= What to work on =
Using the records below, transcribe word for word the stretch from the line that contains "[257,92,390,108] [110,122,305,139] [110,153,235,170]" through the line that contains "[313,185,355,197] [110,216,125,231] dachu", both end lines included, and nothing else.
Top of Information shown
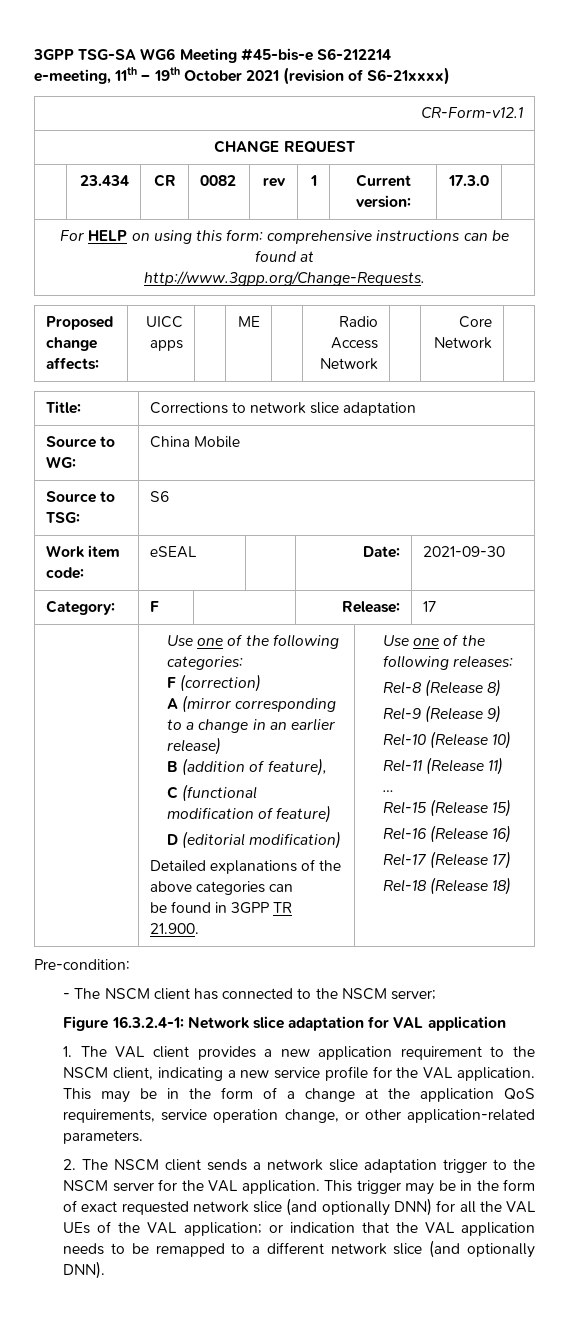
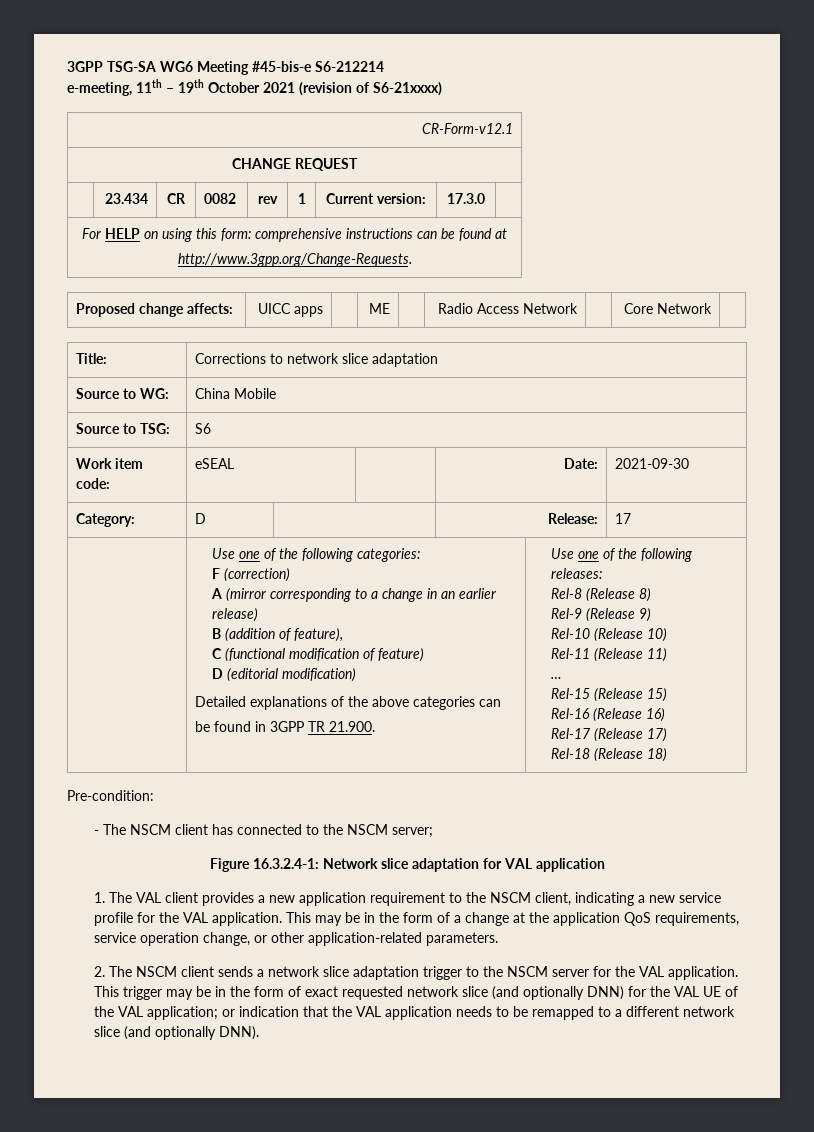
[149,601,159,612] F -> [195,513,207,524] D
[459,1201,537,1213] [63,1222,91,1234] all the VAL UEs -> [650,986,722,997] the VAL UE

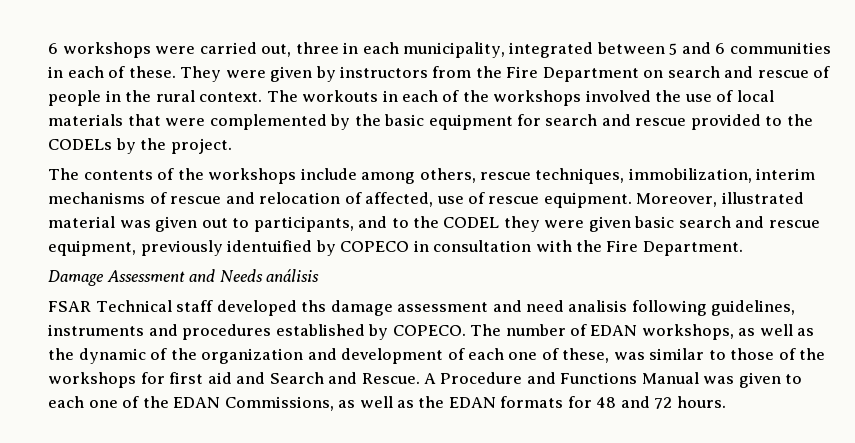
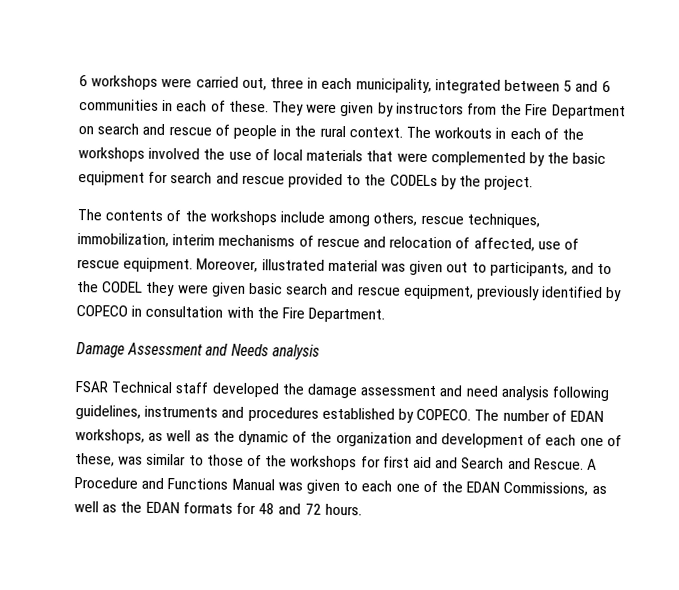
[227,240,313,252] identuified -> [541,286,604,298] identified
[266,269,320,282] análisis -> [271,344,320,360] analysis
[301,300,327,312] ths -> [281,383,304,395] the
[568,300,628,312] analisis -> [500,385,549,401] analysis

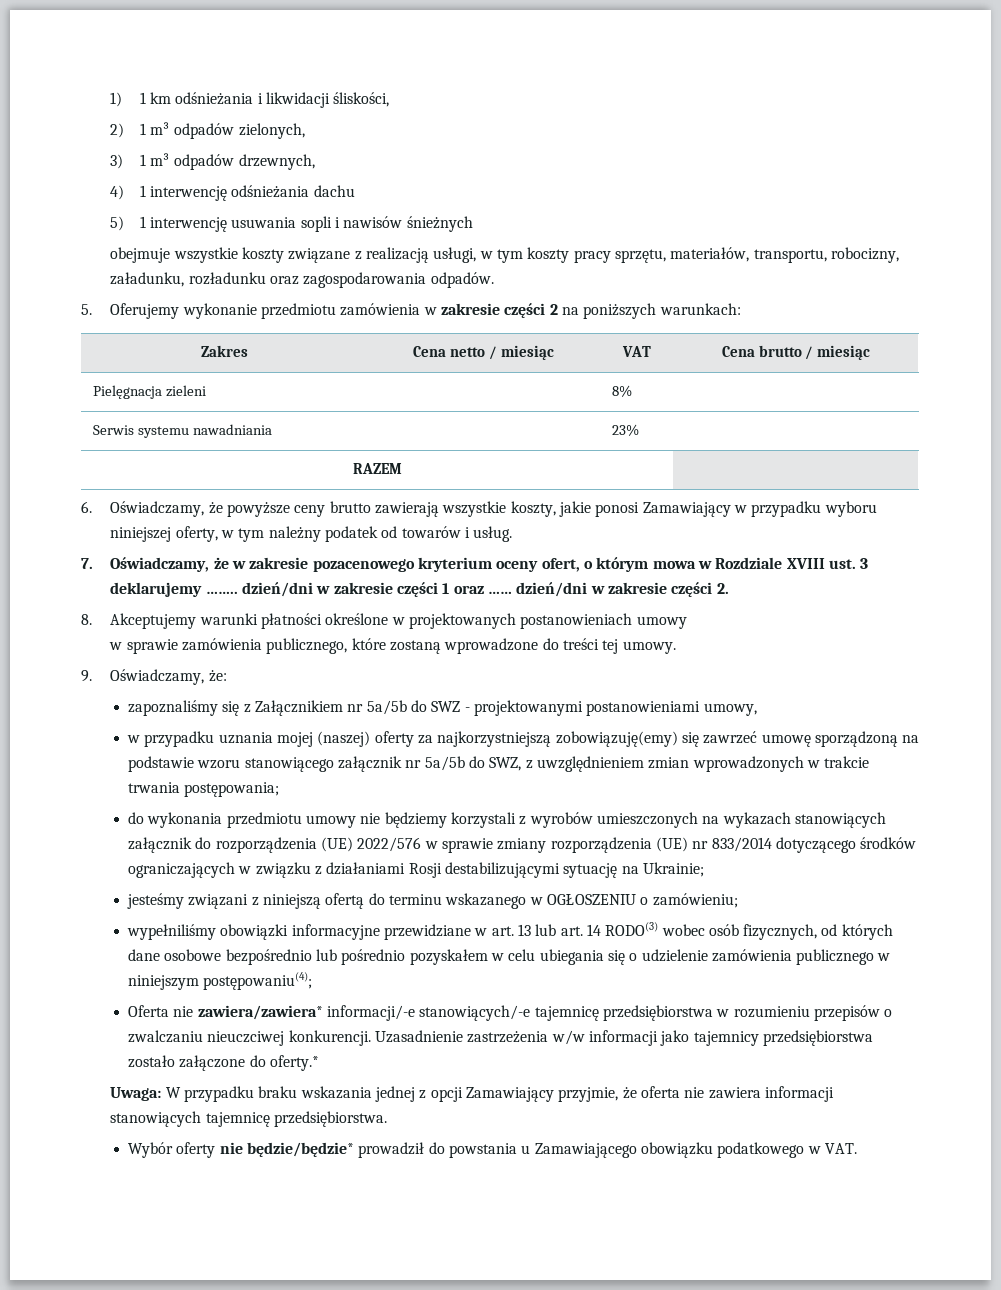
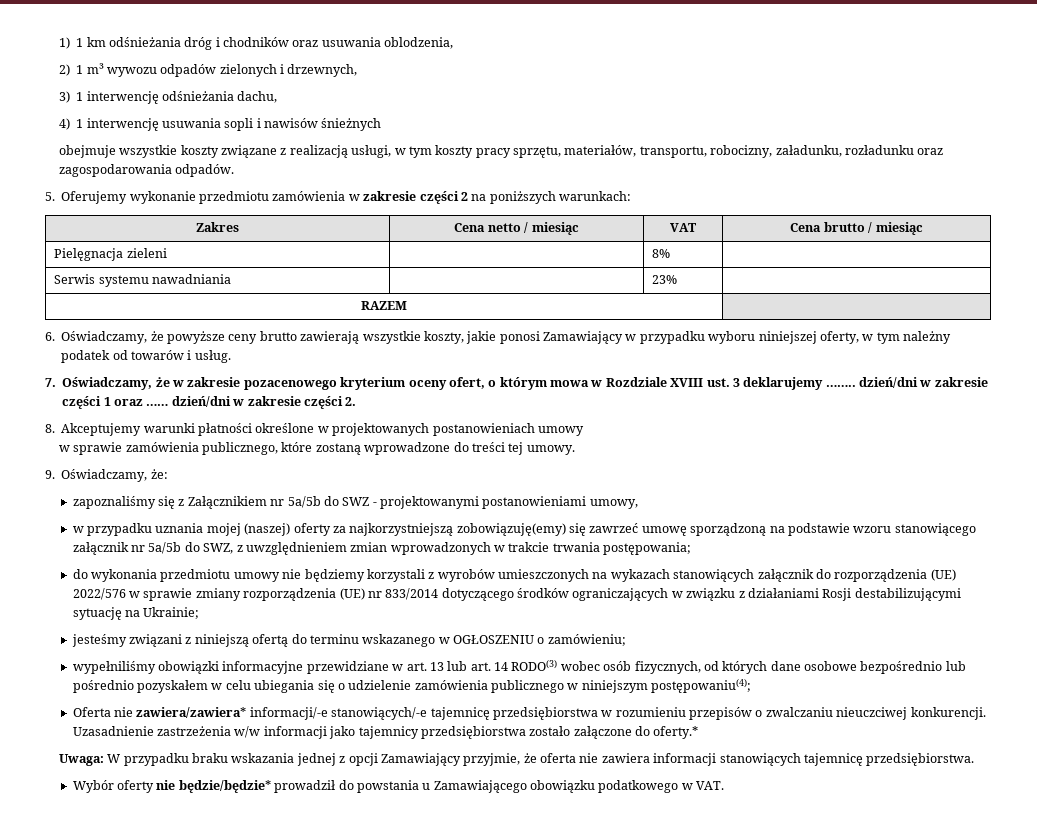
[257,92,390,108] [110,122,305,139] [110,153,235,170] i likwidacji śliskości, // 2) 1 m³ odpadów zielonych, // 3) 1 m³ odpadów -> [184,37,454,50] [58,63,285,77] dróg i chodników oraz usuwania oblodzenia, // 2) 1 m³ wywozu odpadów zielonych i
[110,185,125,200] 4) -> [58,91,70,103] 3)
[313,185,355,197] [110,216,125,231] dachu // 5) -> [237,91,278,103] [58,118,70,130] dachu, // 4)

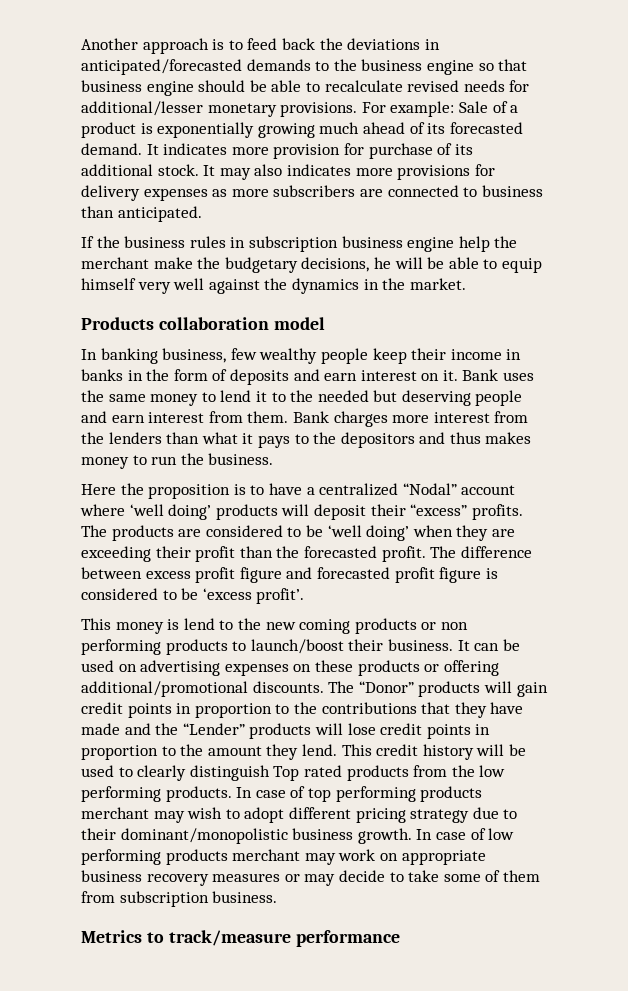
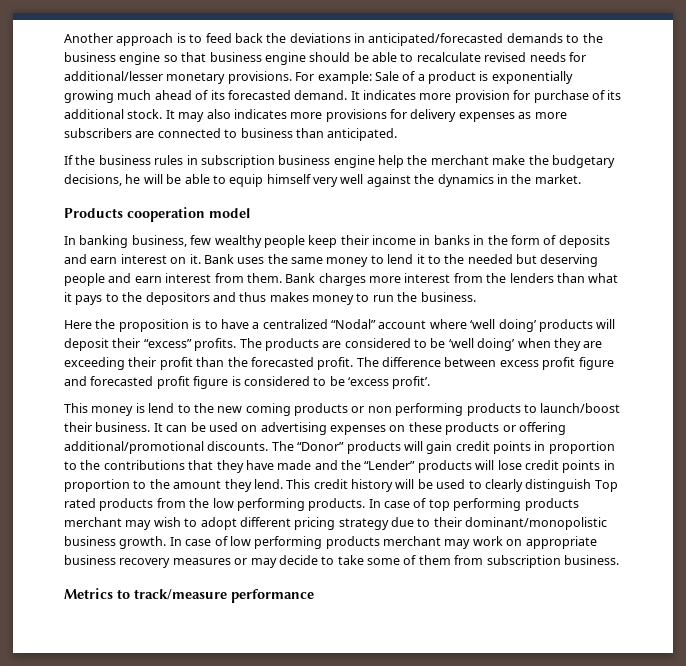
[158,317,269,330] collaboration -> [127,207,205,222] cooperation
Bottom of Information shown
= Your solution =
[257,92,390,108] [110,122,305,139] [110,153,235,170] i likwidacji śliskości, // 2) 1 m³ odpadów zielonych, // 3) 1 m³ odpadów -> [184,37,454,50] [58,63,285,77] dróg i chodników oraz usuwania oblodzenia, // 2) 1 m³ wywozu odpadów zielonych i
[110,185,125,200] 4) -> [58,91,70,103] 3)
[313,185,355,197] [110,216,125,231] dachu // 5) -> [237,91,278,103] [58,118,70,130] dachu, // 4)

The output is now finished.